HAUPPAUGE, N.Y., May 18, 2010 (GLOBE NEWSWIRE) -- United-Guardian, Inc. (Nasdaq:UG) today reported that its Board of Directors and its President and largest stockholder, Ken Globus, have reached agreement on the repurchase by the Company of 350,000 shares of Company stock owned by Mr. Globus. The block of shares, which represents approximately 7% of the total shares outstanding, is being acquired by the Company for consideration of $10.75 per share, which is a 13% discount to the weighted average closing share price for the 60 trading days prior to May 6, 2010, and a 12% discount to yesterday's closing share price.  The shares being sold had been inherited by Mr. Globus last year from the founder of the Company, Alfred R. Globus, and are being sold by Mr. Globus for estate planning purposes. The purchase is expected to close in the next few weeks and is subject to customary closing conditions.

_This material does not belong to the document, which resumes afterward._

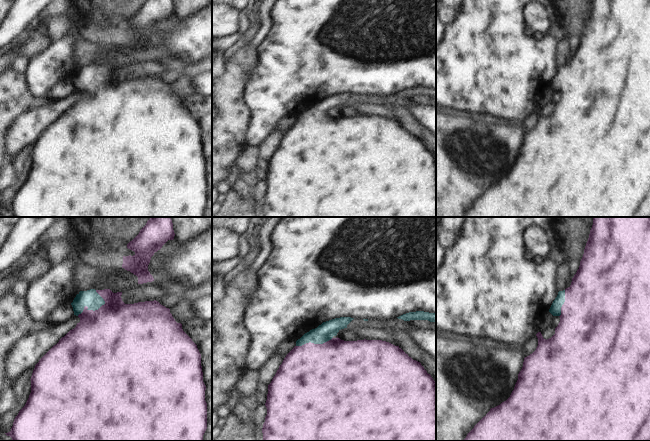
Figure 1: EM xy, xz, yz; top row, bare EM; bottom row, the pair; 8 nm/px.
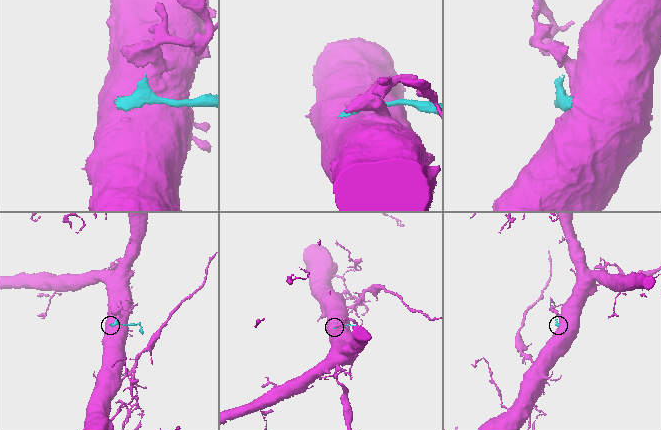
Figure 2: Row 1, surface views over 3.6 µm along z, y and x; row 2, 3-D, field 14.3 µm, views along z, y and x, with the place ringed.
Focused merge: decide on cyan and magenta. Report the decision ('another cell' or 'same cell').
same cell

Following receipt by the Company of an informal proposal from Mr. Globus to sell some of his Company stock back to the Company, the Board of Directors formed a Special Committee of independent directors to determine a fair price and negotiate the terms of a sale with Mr. Globus. The Special Committee retained the investment banking services of Coady Diemar Partners, LLC, which provided a fairness opinion to the Special Committee stating that "the consideration proposed to be paid by the Company under the repurchase is fair from a financial point of view to the Company." The Special Committee recommended the transaction to the full Board of Directors, excluding Mr. Globus who had recused himself from the Board vote. Subsequently, the remaining Board members unanimously approved the transaction.

Arthur Dresner, Chairman of the Special Committee, stated that "United-Guardian's Board of Directors believes that this purchase represents a prudent use of a portion of the Company's cash and demonstrates the Board's confidence in the long-term potential for the Company. The Board and management continue to believe that the intrinsic value of the Company's shares exceeds the repurchase price. The transaction is expected to be accretive to the Company's earnings and is not expected to change the Company's current dividend payout policy."

The total transaction will require approximately $3.8 million and will come from the Company's cash and marketable securities balances, which, at March 31, 2010, exceeded $13.1 million.   Robert Rubinger, the Company's Executive Vice President, commented, "After the completion of the transaction, the Company will still retain sufficient funds to cover its business requirements for the foreseeable future."

Mr. Globus concluded, "The sale of a portion of my inherited shares was solely for estate planning purposes.  I remain the Company's largest stockholder and continue to be as dedicated as ever to the success of the Company."

United-Guardian is a manufacturer of cosmetic ingredients, personal and health care products, pharmaceuticals, and specialty industrial products.   

The United-Guardian, Inc. logo is available at http://www.globenewswire.com/newsroom/prs/?pkgid=6000

NOTE:   This press release contains both historical and "forward-looking statements" within the meaning of the Private Securities Litigation Reform Act of 1995. These statements about the company's expectations or beliefs concerning future events, such as financial performance, business prospects, and similar matters, are being made in reliance upon the "safe harbor" provisions of that Act. Such statements are subject to a variety of factors that could cause our actual results or performance to differ materially from the anticipated results or performance expressed or implied by such forward-looking statements. For further information about the risks and uncertainties that may affect the company's business please refer to the company's reports and filings with the Securities and Exchange Commission.